Sports

CUP FEES RUNNETH OVER: OWNERS ‘TAXED’ TO BOOST PURSES

ARCADIA, Calif. – Early one summer morning on the backstretch at Saratoga, New York Hall of Fame trainer Phil Johnson waved a sheet of paper at me and asked, “What’s going on with the Breeders’ Cup?”

He was not pleased. He said, “Did you know they are hiking the entry fees in the Classic to fund purse increases in the Juvenile and the Mile?”

It was news to me, but it didn’t take long to find out what was going on. The Breeders’ Cup this year is socking owners for tens of thousands of dollars extra to run their horses here at Santa Anita to fatten the purses of the Juvenile and Mile.

That means Johnson, who was saddling Volponi in the Classic, would have to dig deep to get his horse to the gate so some other lucky owner in the Juvenile or Mile could score a nice payday.

Some of the entry fees have really ballooned. Until now, an owner entering a horse in one of the $1 million Cup events would fork over $20,000. This year, it cost $30,000 for the privilege.

For the $2 million events, the Distaff and the BC Turf, the entry fee zoomed from $40,000 to $60,000. But for the $4 million Classic – Johnson’s concern – the entry fees rocketed from $80,000 to $120,000.

Where is all the extra money going? To raise the purses of the Juvenile and Mile from $1 million to $1.5 million.

The legitimate question Johnson posed was: Should the owners of the Classic field cough up a huge entry fee to boost the purses of races in which they are not competing?

Even more to the point: In a racing extravaganza built on breeder contributions, why are owners now being forced to subsidize other owners?

This shift in funding prompted a trade magazine, the Thoroughbred Times, to editorialize, “The way things are going, pretty soon, the Breeders’ Cup will have to be renamed the Owners’ and Breeders’ Cup. Such is the financial burden that owners of starters in the World Thoroughbred Championship are being asked to shoulder.”

Breeders’ Cup officials offered an explanation: “The purses were increased in the Juvenile and Mile to maintain the dominant position of the event and maintain that dominance in relation to other sporting events around the world.”

That position is understandable. When the Breeders’ Cup first broke over the world in 1984, with its seven races offering $1 million and more, there were only two other races in the universe that offered a million-dollar purse. They were the Arlington Million and the Hollywood Futurity.

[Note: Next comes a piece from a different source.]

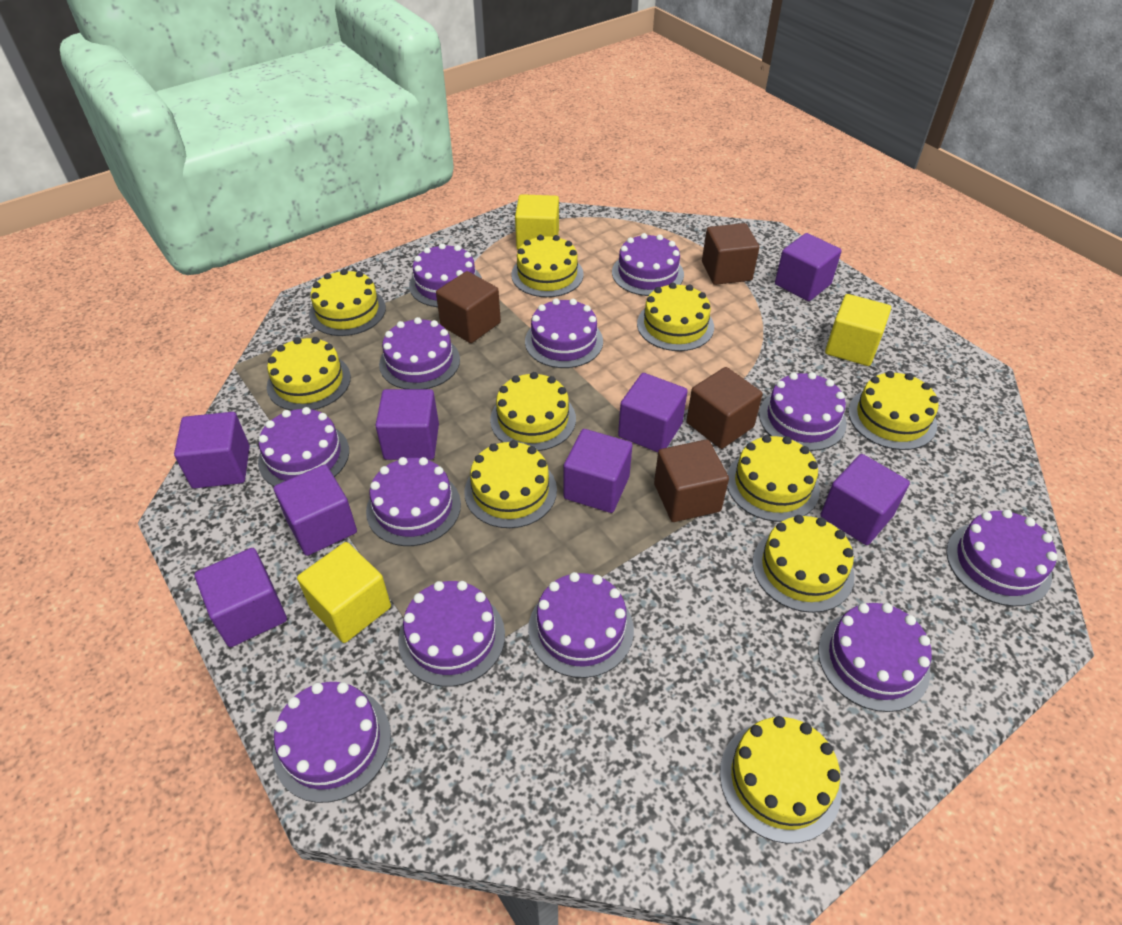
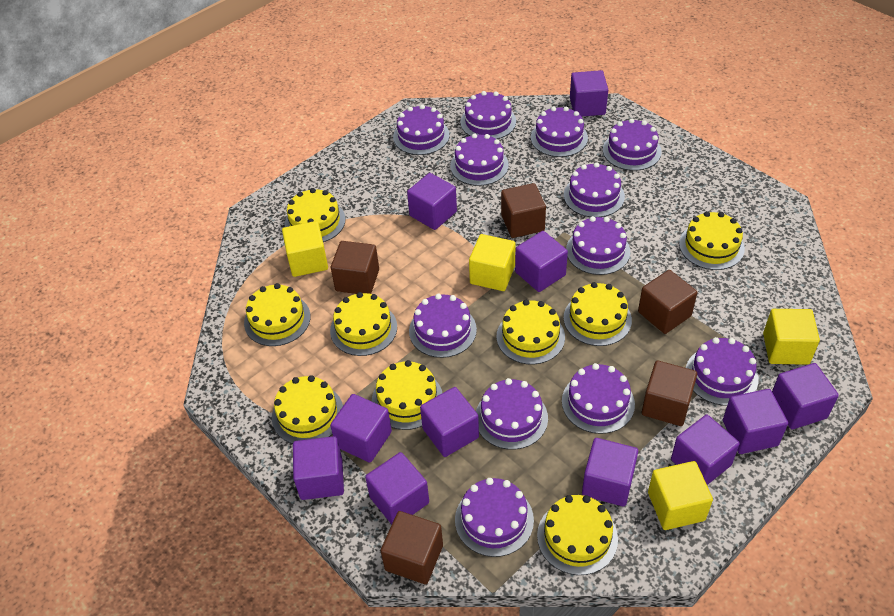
brown cube: [436,271,501,343] [654,440,729,522] [686,367,763,449] [702,223,759,285] = 4 -> [331,241,379,294] [381,511,443,584] [501,183,546,238] [638,270,697,334] [642,360,697,426] = 5
purple cube: [174,412,250,488] [194,548,287,647] [274,464,357,556] [375,389,439,460] [563,429,632,513] [618,373,688,452] [775,233,842,301] [820,454,910,545] = 8 -> [293,436,344,500] [330,394,392,463] [365,452,429,525] [407,173,457,230] [420,387,479,457] [515,231,568,292] [570,70,608,117] [582,438,638,507] [671,415,740,485] [723,389,788,454] [772,363,839,429] = 11
yellow cake: [267,337,351,410] [309,269,386,336] [464,440,557,528] [490,372,576,451] [511,235,584,297] [637,283,714,351] [720,716,842,844] [727,435,820,522] [753,515,855,613] [848,371,939,450] = 10 -> [244,283,311,346] [272,375,343,444] [285,188,346,242] [330,292,397,356] [372,360,442,430] [497,300,565,364] [537,495,618,575] [564,282,632,346] [679,211,745,270] = 9
yellow cube: [297,542,391,643] [515,194,559,250] [825,294,891,366] = 3 -> [282,221,328,277] [469,234,516,291] [648,461,713,530] [763,309,820,365] = 4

Today, the million-dollar purse is, well, almost mundane. All over the globe, nations are running off million-dollar events every month. In fact, when the Times tallied it up, it found 60 races abroad with purses of $1 million or more, headed by the Dubai World Cup at $6 million.

The Japan Cup goes for $3.8 million, the Hong Kong Cup for $2.3 million, and Australia’s Doncaster Handicap for $2.4 million. All told, Australia, a thinly populated racing nation, has seven races annually above $1 million, including the Golden Slipper, the richest race for 2-year-olds in the world, for $1.8 million.

So Sydney’s Golden Slipper still carries more prize money than either of the Breeders’ Cup races for 2-year-old colts and 2-year-old fillies.

With that kind of foreign pressure, the Breeders’ Cup was in danger of losing its pre-eminence. It had to review its purse structure to keep its fiscal and aesthetic appeal current.

The debate is whether owners should pay the freight. It’s a very stiff ticket to have to pay $120,000 just to get your horse in the starting gate for the Classic. So stiff that Johnson, who won the Classic last year with Volponi, and Murray Johnson, who trains Perfect Drift, wondered whether it was worth paying that money to run.

Only when the Classic lost three of its potential superstars – Candy Ride, Mineshaft and Empire Maker – did Murray Johnson switch signals and decide to go in the Classic.

The Thoroughbred Times is worried: “At some point, the substantially higher entry fees will hurt both the size of the fields and their quality. This effect would run counter to the purpose of the Breeders’ Cup, which is to conduct the best races in the world with the best horses in the world.”

As a result, owners, instead of breeders, are being “taxed” to keep the Cup races competitive with foreign races. That, somehow, was not the original intent of the cup named for breeders.